Thursday would have been McCloud’s 40th birthday. He leaves behind his wife, Maggie McCloud, and three young children.

“He was the love of my life,” Maggie McCloud told The Washington Post shortly after her husband’s death. “I’m so devastated that my children are not going to grow up with him, because he was a man of character and honor.”

McCloud attended high school in Grosse Pointe, Mich., outside Detroit, and later graduated from the University of Tennessee, where he studied liberal arts and history. According to news reports, he enlisted in the Marine Corps just in time for Desert Storm and served on the USS Missouri. It was the ship’s captain who encouraged him to attend Officer Candidate School.

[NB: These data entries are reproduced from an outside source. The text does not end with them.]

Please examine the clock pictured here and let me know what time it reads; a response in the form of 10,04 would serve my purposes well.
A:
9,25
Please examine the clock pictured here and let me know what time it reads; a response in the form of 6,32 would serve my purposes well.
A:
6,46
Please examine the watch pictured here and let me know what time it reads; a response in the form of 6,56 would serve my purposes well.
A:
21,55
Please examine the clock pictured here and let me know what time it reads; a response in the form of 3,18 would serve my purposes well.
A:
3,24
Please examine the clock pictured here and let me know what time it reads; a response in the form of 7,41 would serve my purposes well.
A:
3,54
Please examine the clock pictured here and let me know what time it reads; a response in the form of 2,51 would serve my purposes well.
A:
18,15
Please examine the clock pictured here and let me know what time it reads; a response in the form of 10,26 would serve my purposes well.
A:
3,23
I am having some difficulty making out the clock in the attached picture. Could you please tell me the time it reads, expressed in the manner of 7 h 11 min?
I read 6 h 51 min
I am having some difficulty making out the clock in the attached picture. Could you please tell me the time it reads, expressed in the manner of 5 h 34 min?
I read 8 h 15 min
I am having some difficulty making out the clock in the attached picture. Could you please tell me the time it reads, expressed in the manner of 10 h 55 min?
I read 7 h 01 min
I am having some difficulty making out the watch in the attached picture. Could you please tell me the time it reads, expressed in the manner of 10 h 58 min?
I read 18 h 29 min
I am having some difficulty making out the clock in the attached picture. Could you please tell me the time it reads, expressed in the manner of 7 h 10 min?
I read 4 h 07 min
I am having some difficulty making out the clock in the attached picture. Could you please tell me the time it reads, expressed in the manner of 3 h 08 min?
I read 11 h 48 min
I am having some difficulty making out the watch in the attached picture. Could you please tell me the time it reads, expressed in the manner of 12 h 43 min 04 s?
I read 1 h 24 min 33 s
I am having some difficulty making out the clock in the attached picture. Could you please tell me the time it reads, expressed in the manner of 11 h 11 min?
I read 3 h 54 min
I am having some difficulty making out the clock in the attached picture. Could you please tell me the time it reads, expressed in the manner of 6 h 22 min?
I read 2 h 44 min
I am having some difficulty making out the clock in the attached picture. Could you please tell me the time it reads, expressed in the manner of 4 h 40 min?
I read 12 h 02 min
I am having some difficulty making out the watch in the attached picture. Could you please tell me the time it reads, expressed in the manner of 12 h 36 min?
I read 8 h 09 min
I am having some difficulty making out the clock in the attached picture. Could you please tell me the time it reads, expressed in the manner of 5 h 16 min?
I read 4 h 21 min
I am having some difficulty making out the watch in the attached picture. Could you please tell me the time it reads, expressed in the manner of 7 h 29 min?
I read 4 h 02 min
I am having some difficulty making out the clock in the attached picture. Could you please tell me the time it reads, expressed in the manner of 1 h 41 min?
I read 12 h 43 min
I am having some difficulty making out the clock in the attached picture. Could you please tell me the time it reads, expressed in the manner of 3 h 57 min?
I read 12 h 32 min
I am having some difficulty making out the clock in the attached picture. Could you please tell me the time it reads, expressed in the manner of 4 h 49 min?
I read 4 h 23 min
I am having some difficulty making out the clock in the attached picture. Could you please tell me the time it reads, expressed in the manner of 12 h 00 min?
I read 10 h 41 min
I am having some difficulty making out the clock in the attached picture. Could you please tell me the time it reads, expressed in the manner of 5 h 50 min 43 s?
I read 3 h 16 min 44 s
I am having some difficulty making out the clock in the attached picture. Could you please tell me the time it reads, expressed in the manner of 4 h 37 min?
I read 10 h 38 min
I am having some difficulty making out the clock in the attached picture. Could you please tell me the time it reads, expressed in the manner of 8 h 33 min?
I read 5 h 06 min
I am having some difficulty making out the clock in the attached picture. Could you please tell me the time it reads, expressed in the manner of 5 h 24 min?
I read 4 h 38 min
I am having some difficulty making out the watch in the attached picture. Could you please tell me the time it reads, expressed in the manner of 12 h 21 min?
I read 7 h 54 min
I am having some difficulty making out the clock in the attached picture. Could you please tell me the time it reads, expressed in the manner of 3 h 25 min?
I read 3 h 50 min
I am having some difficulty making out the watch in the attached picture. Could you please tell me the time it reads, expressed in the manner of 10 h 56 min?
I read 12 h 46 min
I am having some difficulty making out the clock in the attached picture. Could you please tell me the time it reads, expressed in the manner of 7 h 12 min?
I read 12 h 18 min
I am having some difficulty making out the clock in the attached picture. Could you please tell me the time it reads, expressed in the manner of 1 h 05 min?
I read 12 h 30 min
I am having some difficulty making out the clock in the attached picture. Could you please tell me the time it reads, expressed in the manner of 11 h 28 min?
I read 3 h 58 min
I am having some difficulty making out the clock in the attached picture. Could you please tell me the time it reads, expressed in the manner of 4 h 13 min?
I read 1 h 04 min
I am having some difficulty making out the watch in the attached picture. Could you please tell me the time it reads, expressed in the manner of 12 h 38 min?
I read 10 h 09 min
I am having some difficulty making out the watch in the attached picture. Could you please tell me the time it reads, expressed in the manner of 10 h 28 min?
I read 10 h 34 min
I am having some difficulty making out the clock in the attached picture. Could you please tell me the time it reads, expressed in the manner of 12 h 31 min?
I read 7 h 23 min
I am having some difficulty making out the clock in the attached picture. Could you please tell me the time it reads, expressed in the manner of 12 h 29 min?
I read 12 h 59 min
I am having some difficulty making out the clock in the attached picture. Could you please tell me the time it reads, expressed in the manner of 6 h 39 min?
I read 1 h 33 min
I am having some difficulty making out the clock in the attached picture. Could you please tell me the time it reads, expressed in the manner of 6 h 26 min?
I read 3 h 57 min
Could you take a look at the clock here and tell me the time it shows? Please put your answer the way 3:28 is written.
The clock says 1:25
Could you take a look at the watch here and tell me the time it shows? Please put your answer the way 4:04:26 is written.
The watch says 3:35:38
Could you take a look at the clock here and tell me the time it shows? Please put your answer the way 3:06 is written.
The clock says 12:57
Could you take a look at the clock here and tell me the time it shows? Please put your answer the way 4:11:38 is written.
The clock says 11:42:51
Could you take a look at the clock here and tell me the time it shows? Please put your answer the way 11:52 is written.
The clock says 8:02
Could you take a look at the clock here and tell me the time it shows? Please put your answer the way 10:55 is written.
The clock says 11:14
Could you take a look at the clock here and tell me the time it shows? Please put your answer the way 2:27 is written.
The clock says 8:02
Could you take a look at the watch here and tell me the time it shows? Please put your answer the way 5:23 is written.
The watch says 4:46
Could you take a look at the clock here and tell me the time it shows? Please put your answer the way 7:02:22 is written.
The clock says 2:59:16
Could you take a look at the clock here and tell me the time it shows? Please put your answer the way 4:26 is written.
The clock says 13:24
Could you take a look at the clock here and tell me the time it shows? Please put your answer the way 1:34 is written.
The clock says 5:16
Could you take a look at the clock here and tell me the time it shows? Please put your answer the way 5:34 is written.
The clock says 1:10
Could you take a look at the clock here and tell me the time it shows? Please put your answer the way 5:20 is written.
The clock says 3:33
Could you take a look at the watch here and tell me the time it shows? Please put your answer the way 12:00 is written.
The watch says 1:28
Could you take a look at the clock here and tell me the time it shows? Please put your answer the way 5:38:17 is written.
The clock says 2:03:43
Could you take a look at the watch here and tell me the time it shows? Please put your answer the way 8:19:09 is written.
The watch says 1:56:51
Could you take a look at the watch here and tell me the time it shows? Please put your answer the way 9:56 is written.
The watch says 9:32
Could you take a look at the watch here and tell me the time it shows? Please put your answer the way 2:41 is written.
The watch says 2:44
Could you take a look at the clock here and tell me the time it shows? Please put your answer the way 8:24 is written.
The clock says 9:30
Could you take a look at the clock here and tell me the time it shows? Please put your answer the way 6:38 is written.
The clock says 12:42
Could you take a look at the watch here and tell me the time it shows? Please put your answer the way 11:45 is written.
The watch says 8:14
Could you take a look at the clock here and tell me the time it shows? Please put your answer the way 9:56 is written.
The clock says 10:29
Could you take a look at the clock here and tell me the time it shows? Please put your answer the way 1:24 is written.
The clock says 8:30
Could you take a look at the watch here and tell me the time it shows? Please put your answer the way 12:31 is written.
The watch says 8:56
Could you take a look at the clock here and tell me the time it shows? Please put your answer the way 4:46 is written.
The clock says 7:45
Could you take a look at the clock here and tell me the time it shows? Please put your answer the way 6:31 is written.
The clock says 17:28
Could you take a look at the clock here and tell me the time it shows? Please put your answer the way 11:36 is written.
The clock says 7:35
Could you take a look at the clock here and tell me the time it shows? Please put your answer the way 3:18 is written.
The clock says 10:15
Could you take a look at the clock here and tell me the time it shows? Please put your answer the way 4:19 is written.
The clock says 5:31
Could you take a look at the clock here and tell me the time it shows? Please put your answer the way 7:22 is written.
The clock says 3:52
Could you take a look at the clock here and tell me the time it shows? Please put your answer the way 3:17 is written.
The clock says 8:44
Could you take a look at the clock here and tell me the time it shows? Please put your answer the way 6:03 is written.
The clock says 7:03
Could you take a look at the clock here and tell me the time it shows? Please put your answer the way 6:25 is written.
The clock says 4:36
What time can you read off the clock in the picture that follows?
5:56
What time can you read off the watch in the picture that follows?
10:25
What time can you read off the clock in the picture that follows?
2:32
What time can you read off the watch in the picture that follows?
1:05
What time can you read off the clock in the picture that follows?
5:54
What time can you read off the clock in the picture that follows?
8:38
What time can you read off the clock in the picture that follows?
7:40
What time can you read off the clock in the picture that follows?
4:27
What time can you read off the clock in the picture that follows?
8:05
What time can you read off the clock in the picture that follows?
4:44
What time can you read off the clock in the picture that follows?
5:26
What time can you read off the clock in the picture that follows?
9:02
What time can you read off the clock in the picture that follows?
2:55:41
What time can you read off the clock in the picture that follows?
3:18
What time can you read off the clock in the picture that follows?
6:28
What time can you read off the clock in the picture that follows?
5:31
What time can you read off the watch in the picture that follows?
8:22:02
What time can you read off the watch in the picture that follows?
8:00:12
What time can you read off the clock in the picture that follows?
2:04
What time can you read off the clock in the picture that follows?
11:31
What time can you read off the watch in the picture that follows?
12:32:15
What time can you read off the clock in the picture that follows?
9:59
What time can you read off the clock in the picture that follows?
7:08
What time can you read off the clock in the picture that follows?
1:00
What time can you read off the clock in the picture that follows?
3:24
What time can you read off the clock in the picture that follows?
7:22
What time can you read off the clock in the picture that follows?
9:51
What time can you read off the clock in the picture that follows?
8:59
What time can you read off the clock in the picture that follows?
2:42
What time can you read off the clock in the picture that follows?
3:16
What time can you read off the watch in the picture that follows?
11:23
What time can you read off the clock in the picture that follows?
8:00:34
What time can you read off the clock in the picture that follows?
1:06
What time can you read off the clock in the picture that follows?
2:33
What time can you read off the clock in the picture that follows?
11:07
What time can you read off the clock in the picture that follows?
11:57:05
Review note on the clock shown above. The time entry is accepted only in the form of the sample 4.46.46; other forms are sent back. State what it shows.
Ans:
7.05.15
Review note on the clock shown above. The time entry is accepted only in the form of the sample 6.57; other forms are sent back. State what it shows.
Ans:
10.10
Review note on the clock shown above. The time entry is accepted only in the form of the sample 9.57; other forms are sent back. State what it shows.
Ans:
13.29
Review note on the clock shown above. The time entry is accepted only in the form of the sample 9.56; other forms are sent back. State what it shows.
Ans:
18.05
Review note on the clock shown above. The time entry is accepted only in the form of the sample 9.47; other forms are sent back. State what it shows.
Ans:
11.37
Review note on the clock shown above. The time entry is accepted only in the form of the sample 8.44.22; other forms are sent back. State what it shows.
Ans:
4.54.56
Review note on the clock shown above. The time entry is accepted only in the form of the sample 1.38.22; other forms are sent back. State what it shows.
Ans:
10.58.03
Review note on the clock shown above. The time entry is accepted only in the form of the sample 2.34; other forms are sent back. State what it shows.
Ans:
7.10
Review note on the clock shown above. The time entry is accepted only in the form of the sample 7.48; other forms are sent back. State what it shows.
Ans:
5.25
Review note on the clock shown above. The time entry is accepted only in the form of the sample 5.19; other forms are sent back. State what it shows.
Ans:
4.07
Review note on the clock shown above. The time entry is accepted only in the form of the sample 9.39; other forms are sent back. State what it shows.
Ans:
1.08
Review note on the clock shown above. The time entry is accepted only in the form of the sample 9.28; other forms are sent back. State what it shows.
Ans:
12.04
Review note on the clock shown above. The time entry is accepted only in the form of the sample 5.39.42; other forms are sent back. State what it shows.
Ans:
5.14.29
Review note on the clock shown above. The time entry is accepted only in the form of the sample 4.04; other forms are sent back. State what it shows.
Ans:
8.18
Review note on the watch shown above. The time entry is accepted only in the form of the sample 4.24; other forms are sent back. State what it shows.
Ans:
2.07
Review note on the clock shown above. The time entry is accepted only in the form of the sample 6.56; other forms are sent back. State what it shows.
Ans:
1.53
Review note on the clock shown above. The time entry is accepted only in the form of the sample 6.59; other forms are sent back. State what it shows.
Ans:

During his career, McCloud worked at the Pentagon, did a fellowship on Capitol Hill and served as an instructor at the Marine Corps Officer Candidate School in Quantico. He and his wife moved from Alexandria to Hawaii this year.

Marine Maj. Pat Zaleski first met McCloud 13 years ago when they served together at Camp Lejeune. They later served together on the staff at Officer Candidate School and remained close friends. Yesterday, he escorted McCloud’s remains to Arlington National Cemetery.

“There were very few things he loved more than the Marines, but things he did love more were his wife and children,” Zaleski said. “As good a Marine as he was, he was a much better husband and father. . . . He was an absolutely selfless and humble man. Those are the best kind.”